TechnoLynx helped V-Nova bring GPU acceleration to their LCEVC external video decoder framework on Apple devices. The work focused on replacing CPU-heavy decoding with Metal-based GPU processing, lowering CPU usage while maintaining high playback quality across iPhone, iPad, and Apple TV, including AVPlayer-based iOS apps.
V-Nova’s MPEG-5 LCEVC codec already performed well on AMD/NVIDIA GPUs, but on iOS the decoder relied on CPU-only processing, creating performance gaps under heavy loads, especially for high-resolution video and fast frame delivery. The goal was to add Metal GPU acceleration to reduce CPU load and improve scalability on Apple hardware without breaking framework compatibility.
CPU-only decoding on iOS
No Metal shader support, leading to less-than-ideal performance on Apple devices.
Scalability under load
CPU decoding struggled with higher resolutions, rapid frame changes, and real-time playback demands.
Frame handling + latency
CPU-bound image processing increased frame times, latency, and uneven playback under intensive workloads.
Compatibility requirements
The solution had to work with V-Nova’s external decoder framework and AVPlayer-based iOS apps across Apple devices.
Image credits: Freepik.
From CPU-only iOS decoding to Metal-based GPU pixel processing across Apple devices
Confirmed the core issue: GPU acceleration existed on non-Apple platforms, but iOS decoding remained CPU-only with no Metal path.
Designed a Metal-based approach to shift pixel processing and decoding workloads onto the GPU while maintaining framework compatibility across iPhone, iPad, and Apple TV.
During testing, running the GPU in short bursts worked better than keeping it always active.

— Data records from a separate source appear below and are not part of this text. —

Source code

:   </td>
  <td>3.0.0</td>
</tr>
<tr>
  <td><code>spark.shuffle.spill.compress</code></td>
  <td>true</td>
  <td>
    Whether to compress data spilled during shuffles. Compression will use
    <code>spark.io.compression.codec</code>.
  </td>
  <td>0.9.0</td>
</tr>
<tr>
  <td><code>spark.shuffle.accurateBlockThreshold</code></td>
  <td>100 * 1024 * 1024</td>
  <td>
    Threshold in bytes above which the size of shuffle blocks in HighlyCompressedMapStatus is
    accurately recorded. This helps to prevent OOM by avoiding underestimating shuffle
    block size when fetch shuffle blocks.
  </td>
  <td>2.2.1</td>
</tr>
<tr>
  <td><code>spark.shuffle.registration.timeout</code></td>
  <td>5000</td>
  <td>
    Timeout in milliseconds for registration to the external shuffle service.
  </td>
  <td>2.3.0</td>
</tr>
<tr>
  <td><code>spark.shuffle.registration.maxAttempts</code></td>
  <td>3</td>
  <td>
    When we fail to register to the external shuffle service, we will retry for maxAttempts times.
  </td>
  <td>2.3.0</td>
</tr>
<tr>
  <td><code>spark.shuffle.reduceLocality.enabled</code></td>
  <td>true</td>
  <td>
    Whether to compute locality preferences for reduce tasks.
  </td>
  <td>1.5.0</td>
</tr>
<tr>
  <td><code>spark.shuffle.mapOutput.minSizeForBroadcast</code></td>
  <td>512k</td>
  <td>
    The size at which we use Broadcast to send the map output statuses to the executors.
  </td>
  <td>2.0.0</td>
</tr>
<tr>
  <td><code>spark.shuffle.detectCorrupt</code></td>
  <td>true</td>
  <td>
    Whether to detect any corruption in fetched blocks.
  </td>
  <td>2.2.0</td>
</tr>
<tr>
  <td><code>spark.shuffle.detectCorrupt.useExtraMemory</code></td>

Letting the GPU work at full load briefly and then rest helped manage power and heat more effectively.
Implemented a producer-consumer queue for frames so CPU and GPU could work in parallel, and built Metal GPU kernels that combine multiple operations into single passes to reduce memory reads and improve cache usage.
Precompiled kernel variants to avoid runtime stalls and enable future format support, refined memory layout for efficient access, and validated performance under normal and heavy-load playback conditions.
The TechnoLynx team built a GPU-based solution using Apple’s Metal shader language. The goal was to move heavy decoding tasks away from the CPU. We kept compatibility with V-Nova’s external decoder framework and ensured support across iPhone, iPad, and Apple TV.
Built Metal GPU kernels and combined multiple operations into a single pass to reduce memory reads and improve GPU cache usage.
Focused on efficient image processing techniques that would use GPU power without draining battery too quickly, and used short GPU bursts to help manage power and heat.
Used a producer-consumer model with a frame queue so CPU and GPU could work in parallel, precompiled different kernel variants to choose at run-time without delays, and refined memory layout for efficient access.
The Metal-based GPU implementation lowered CPU usage in most conditions and outperformed the original under simulated heavy loads, while power use stayed mostly the same and overall system heat stayed lower because the GPU finished tasks faster and rested more often. When video playback needed more processing power, the system responded better and did not freeze or lag.
Under normal conditions, video playback performance was equal to the original.
Under simulated heavy loads (fast frame changes or higher resolutions), the Metal-based solution had fewer dropped frames and smoother playback.
Power use stayed mostly the same, and overall system heat stayed lower because the GPU finished tasks faster and rested more often.
When video playback needed more processing power, the system responded better and did not freeze or lag.